Generation Z are only now entering the workplace and have grown up using the internet, social media and technology.

“Due to Africa’s overwhelmingly youthful population, the greatest percentage of workers are from Generations X, Y and Z. However, since each is distinct and requires slightly (or vastly) different talent management strategies, telcos need to prioritise a process of workplace culture reengineering to ensure they can continue to access top talent,” Abdullahi elaborates.

She adds that in any organisation, the biggest factor determining whether change is either an opportunity or a threat is its people. According to Abdullahi, the greater the changes facing the organisation, the more important it becomes to have the right people with the right skills and the right mindset. Successful organisation profit from change, instead of being overwhelmed by it. In a highly-competitive environment where digital skills are often a scarce resource, telcos need to ensure they offer the type of work environment that can inspire, attract and positively inspire top talent.

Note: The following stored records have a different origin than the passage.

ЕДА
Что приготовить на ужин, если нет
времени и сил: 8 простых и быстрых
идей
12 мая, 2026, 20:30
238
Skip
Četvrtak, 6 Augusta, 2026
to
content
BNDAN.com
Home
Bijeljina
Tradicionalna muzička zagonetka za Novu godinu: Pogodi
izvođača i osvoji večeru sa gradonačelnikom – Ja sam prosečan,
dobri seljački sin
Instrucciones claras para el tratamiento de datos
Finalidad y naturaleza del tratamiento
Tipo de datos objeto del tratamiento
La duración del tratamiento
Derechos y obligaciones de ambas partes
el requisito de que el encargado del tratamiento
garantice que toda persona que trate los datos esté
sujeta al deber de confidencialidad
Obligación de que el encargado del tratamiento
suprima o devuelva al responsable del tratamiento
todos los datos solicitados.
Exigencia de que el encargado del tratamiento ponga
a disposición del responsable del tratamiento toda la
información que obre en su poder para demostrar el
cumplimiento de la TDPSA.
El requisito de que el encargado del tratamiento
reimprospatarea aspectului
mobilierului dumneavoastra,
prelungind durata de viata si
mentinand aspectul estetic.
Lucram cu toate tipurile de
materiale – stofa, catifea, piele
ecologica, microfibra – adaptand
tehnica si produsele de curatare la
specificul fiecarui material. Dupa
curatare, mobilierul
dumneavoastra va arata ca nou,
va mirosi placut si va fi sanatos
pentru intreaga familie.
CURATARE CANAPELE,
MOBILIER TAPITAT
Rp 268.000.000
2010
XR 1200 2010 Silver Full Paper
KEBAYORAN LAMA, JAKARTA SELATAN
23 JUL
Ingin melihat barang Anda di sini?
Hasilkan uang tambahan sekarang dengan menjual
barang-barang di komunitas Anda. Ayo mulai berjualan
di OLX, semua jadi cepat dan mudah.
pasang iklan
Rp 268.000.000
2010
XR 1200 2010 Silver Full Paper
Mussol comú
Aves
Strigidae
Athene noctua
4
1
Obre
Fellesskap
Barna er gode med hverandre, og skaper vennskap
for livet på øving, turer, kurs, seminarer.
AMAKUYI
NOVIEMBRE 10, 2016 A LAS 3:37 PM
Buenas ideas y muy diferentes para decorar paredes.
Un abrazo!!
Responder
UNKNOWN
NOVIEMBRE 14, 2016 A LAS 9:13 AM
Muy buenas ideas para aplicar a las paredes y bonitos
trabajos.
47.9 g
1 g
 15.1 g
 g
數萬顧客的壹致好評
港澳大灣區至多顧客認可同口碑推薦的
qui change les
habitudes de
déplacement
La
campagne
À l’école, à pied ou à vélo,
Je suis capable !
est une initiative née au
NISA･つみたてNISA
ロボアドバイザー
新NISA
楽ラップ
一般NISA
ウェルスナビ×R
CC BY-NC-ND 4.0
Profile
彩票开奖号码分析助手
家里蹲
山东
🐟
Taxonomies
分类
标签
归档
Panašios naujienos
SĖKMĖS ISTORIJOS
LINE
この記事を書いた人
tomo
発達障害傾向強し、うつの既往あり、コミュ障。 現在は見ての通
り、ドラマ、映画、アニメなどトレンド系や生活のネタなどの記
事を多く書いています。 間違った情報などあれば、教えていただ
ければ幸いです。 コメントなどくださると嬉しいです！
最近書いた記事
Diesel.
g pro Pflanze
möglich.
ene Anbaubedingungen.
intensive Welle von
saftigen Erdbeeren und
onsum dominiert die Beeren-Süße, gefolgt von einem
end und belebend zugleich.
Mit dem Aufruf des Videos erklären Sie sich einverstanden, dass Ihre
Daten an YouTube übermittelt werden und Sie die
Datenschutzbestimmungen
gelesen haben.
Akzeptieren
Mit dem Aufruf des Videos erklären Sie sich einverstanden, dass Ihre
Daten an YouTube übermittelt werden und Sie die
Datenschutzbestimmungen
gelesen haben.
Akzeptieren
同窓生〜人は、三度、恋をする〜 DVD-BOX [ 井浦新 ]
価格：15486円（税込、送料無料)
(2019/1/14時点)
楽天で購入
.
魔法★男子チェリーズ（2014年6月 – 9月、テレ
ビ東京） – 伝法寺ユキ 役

She says that by focusing on six key priorities, telcos will be better positioned to engage and retain a motivated, productive and inspired workforce.

To stakeholders, Abdullahi explains that these priorities are: “Ensuring you are building the right type of organisation – for now and the future; Creating a productive, compelling work environment; Engaging people around a clear purpose for the organisation; Making good talent management decisions; Supporting the needs and wellbeing of your workforce; and finally, Managing operational risks caused by data and people.

“Trying to navigate the regulatory complexities of the modern workplace in a manual way is near-impossible. Telcos need to implement compliant, secure and cost-effective human capital management technology platforms that can automate much of the task of compliance and free HR departments up to focus more on attracting, engaging and retaining top talent,” concludes Abdullahi.